Background: Although calcific aortic valve disease (CAVD) is associated with coronary atherosclerosis, it is not known whether early CAVD is associated with coronary microcirculatory dysfunction (CMD). We sought to investigate the relationship between myocardial blood flow reserve (MBFR) - a measure of CMD, and early CAVD in the absence of obstructive epicardial coronary artery disease. We also determined whether this relationship was independent of coronary artery disease (CAD) and hs-CRP, a marker of systemic inflammation. Methods: 183 patients with chest pain and unobstructed coronary arteries were studied. Aortic valve calcification score (AVCS), coronary total plaque length (TPL), and coronary calcium score were quantified from multislice CT. MBFR was assessed using vasodilator myocardial contrast echocardiography. Hs-CRP was measured from venous blood using a particle-enhanced immunoassay. Results: Mean (± SD) participant age was 59.8 (9.6) years. Mean AVCS was 68 (258) AU, TPL was 15.6 (22.2) mm, and median coronary calcification score was 43.5 AU. Mean MBFR was 2.20 (0.52). Mean hs-CRP was 2.52 (3.86) mg/l.
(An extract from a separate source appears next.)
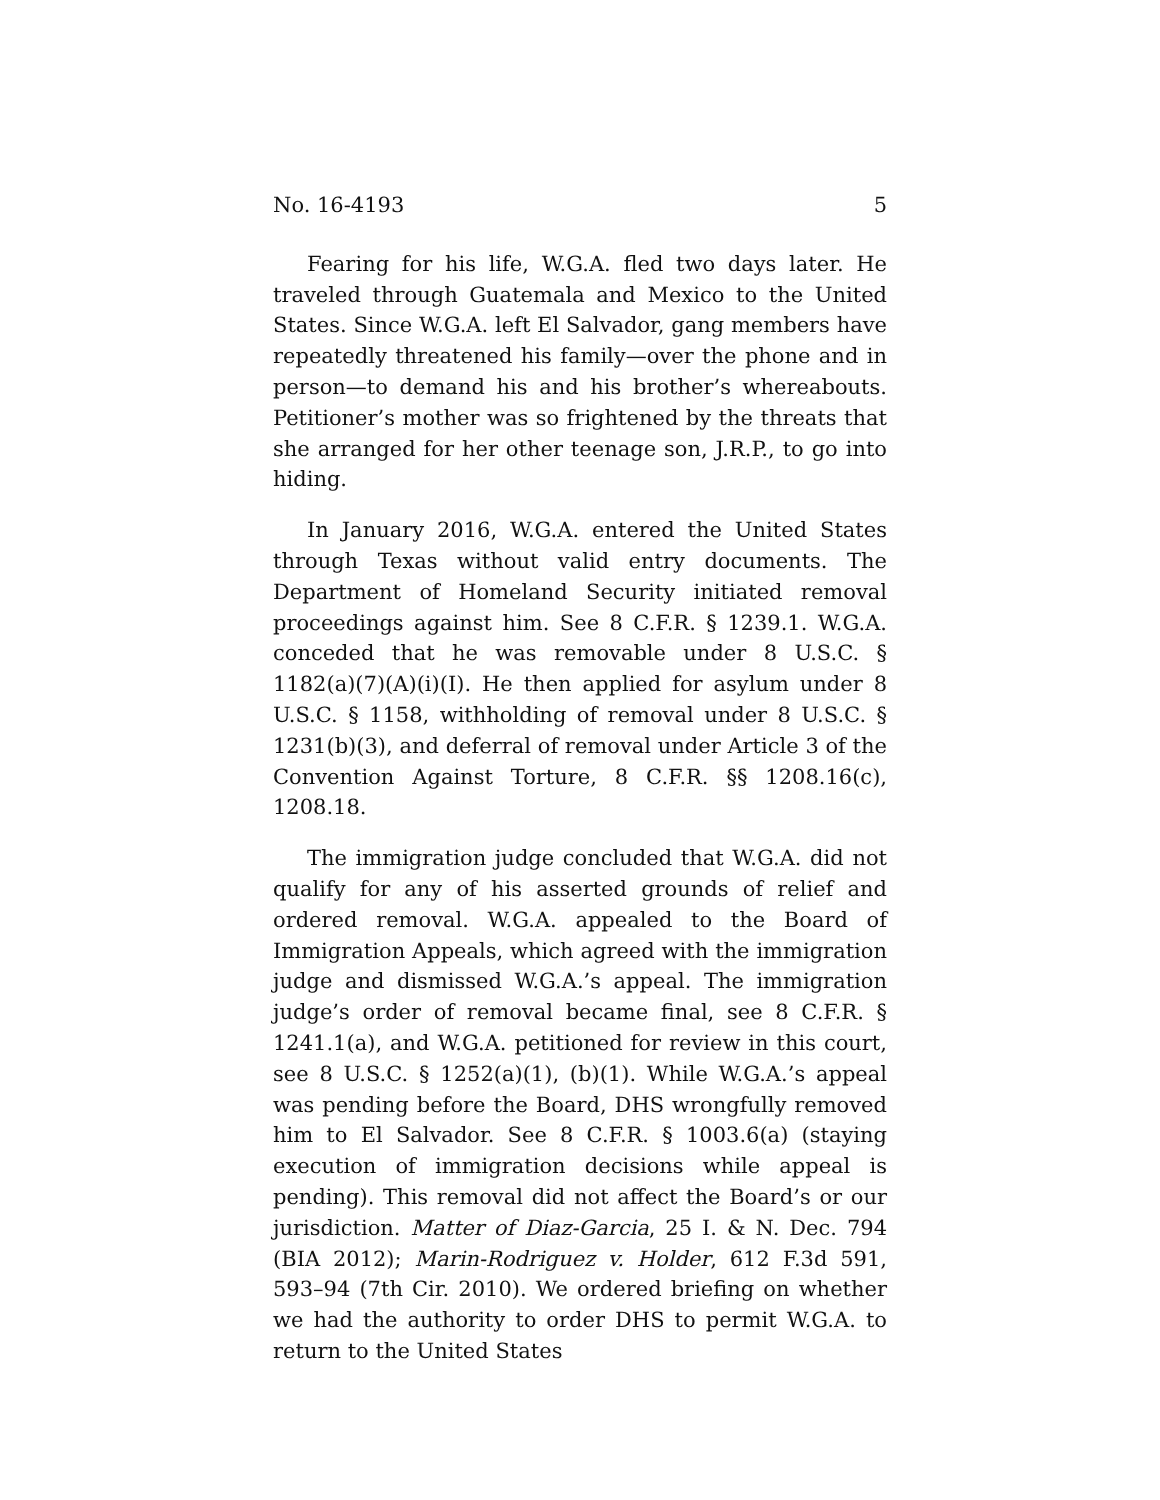No. 16-4193 5
Fearing for his life, W.G.A. fled two days later. He traveled through Guatemala and Mexico to the United States. Since W.G.A. left El Salvador, gang members have repeatedly threatened his family—over the phone and in person—to demand his and his brother’s whereabouts. Petitioner’s mother was so frightened by the threats that she arranged for her other teenage son, J.R.P., to go into hiding.
In January 2016, W.G.A. entered the United States through Texas without valid entry documents. The Department of Homeland Security initiated removal proceedings against him. See 8 C.F.R. § 1239.1. W.G.A. conceded that he was removable under 8 U.S.C. § 1182(a)(7)(A)(i)(I). He then applied for asylum under 8 U.S.C. § 1158, withholding of removal under 8 U.S.C. § 1231(b)(3), and deferral of removal under Article 3 of the Convention Against Torture, 8 C.F.R. §§ 1208.16(c), 1208.18.
The immigration judge concluded that W.G.A. did not qualify for any of his asserted grounds of relief and ordered removal. W.G.A. appealed to the Board of Immigration Appeals, which agreed with the immigration judge and dismissed W.G.A.’s appeal. The immigration judge’s order of removal became final, see 8 C.F.R. § 1241.1(a), and W.G.A. petitioned for review in this court, see 8 U.S.C. § 1252(a)(1), (b)(1). While W.G.A.’s appeal was pending before the Board, DHS wrongfully removed him to El Salvador. See 8 C.F.R. § 1003.6(a) (staying execution of immigration decisions while appeal is pending). This removal did not affect the Board’s or our jurisdiction. Matter of Diaz-Garcia, 25 I. & N. Dec. 794 (BIA 2012); Marin-Rodriguez v. Holder, 612 F.3d 591, 593–94 (7th Cir. 2010). We ordered briefing on whether we had the authority to order DHS to permit W.G.A. to return to the United States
Multivariable linear regression modelling incorporating demographics, coronary plaque characteristics, MBFR, and inflammatory markers, demonstrated that age (β = 0.05, 95% CI: 0.02, 0.08, P = 0.007), hs-CRP (β = 0.09, CI: 0.02, 0.16, P = 0.010) and diabetes (β = 1.03, CI: 0.08, 1.98, P = 0.033), were positively associated with AVCS. MBFR (β = − 0.87, CI: − 1.44, − 0.30, P = 0.003), BMI (β = − 0.11, CI: − 0.21, − 0.01, P = 0.033), and LDL (β = − 0.32, CI: − 0.61, − 0.03, P = 0.029) were negatively associated with AVCS. TPL and coronary calcium score were not independently associated with AVCS when included in the regression model. Conclusion: Coronary microvascular function as determined by measurement of myocardial blood flow reserve is independently associated with early CAVD. This effect is independent of the presence of coronary artery disease and also systemic inflammation.